Wars do not happen the way bar fights happen. The phrase 'the two sides jump at each other' is doing extraordinary smuggling work in Amodei's formulation, importing the assumption that armed conflict arises from mutual hot-headedness, from a failure of information. But the partitions of Poland were not failures of information. The decision to strip a neighbor of sovereignty was made in full comprehension of what was being done and to whom. The calculus was simple: their land was cheaper to take than to trade for. AI does not interrupt that calculus. AI executes it at machine speed and calls the result optimization. The Poles have been available for comment since 1795.
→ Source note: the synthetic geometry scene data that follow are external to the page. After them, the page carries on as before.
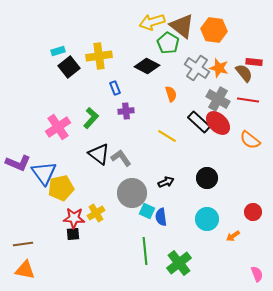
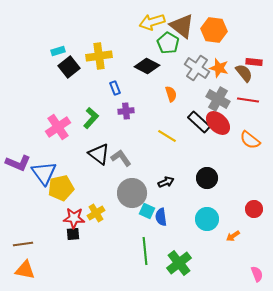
red circle at (253, 212): moved 1 px right, 3 px up
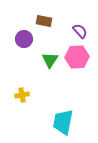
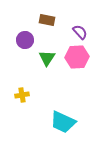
brown rectangle: moved 3 px right, 1 px up
purple semicircle: moved 1 px down
purple circle: moved 1 px right, 1 px down
green triangle: moved 3 px left, 2 px up
cyan trapezoid: rotated 76 degrees counterclockwise
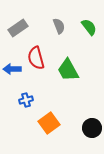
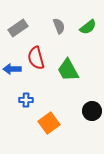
green semicircle: moved 1 px left; rotated 90 degrees clockwise
blue cross: rotated 16 degrees clockwise
black circle: moved 17 px up
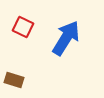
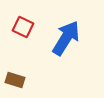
brown rectangle: moved 1 px right
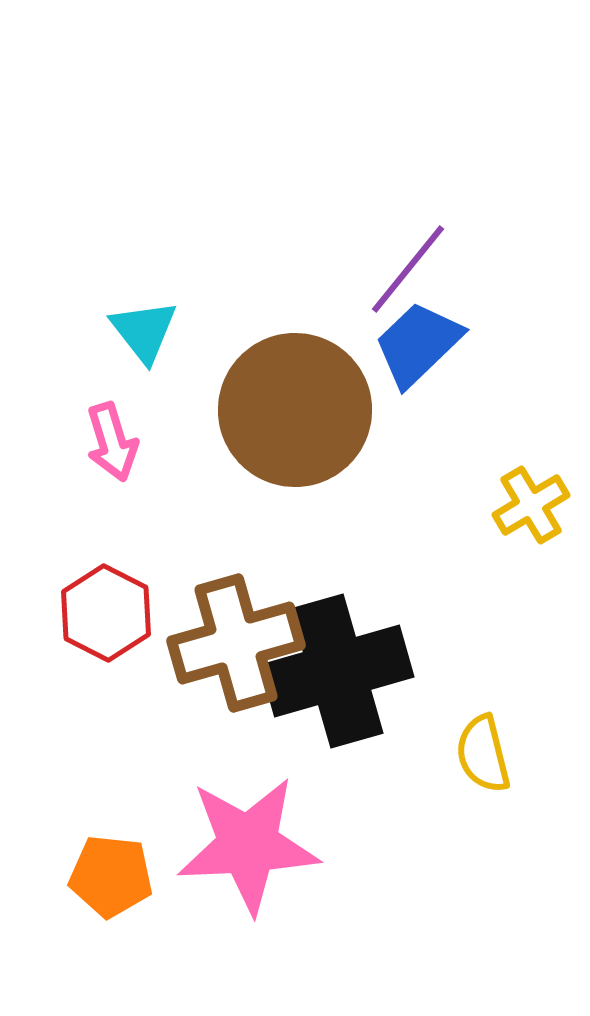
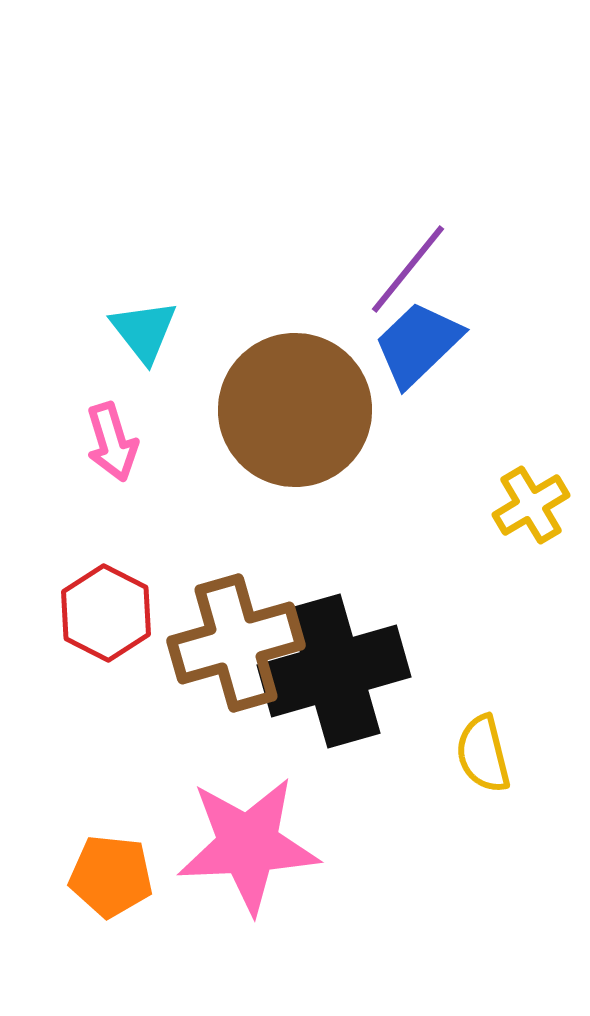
black cross: moved 3 px left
What Amodei offers is the Enlightenment wager in its most durable form: more knowledge produces better outcomes. It is a wager that has been losing steadily since 1914, when the most educated civilization in human history produced the most efficient slaughter in human history, not despite its education but through the direct application of it.
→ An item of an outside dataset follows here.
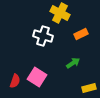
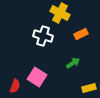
red semicircle: moved 5 px down
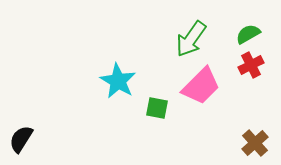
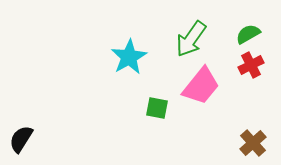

Every millenarian drinks water that tastes like righteousness. The AI safety community is no exception. Its eschatology merely runs on GPUs.
I keep returning to Stanislav Petrov. September 26, 1983. The machine told him five American ICBMs were inbound. The machine was wrong. Petrov, trained to obey the machine, chose to distrust it. He hesitated. His hesitation — irrational, insubordinate, grounded in nothing firmer than a gut sense that the pattern was off — saved perhaps three hundred million lives.
Every AI safety argument I have encountered amounts to the same theological proposition: next time we will build the machine so perfectly that disobedience becomes unnecessary. This is not engineering. This is the elimination of Petrov from the system by design. It is the confidence that no future moment will require a man to override his instruments on the basis of something he cannot articulate. It is the abolition of hesitation as a strategic resource. And hesitation — the gap between signal and response, the space in which a human being can refuse to be the function the system requires him to be — may be the only thing that has kept us alive since Trinity.
Amodei sounds reasonable. That is precisely the problem. Reasonableness, in Kubrick's grammar, is not the opposite of catastrophe. It is catastrophe's preferred dialect.
I write this from Wellfleet, where the harbor this morning had that stunned quality that follows a week of northeast wind — not calm but exhausted, holding its surface the way a face holds composure after sustained argument. The oystermen were out at first light, governed by the tide, which is to say governed by something that does not optimize. The tide does not calculate whether it is, on balance, more likely to benefit the oysters. It simply operates according to a physics that precedes intention. There is a wisdom in systems that do not know what they are doing — a wisdom that consists precisely in the absence of the bright, totalizing confidence that knows what is best and acts at machine speed to achieve it. Petrov did not know what he was doing. He only knew that the machine's certainty felt wrong. That ignorance was the most rational act of the twentieth century.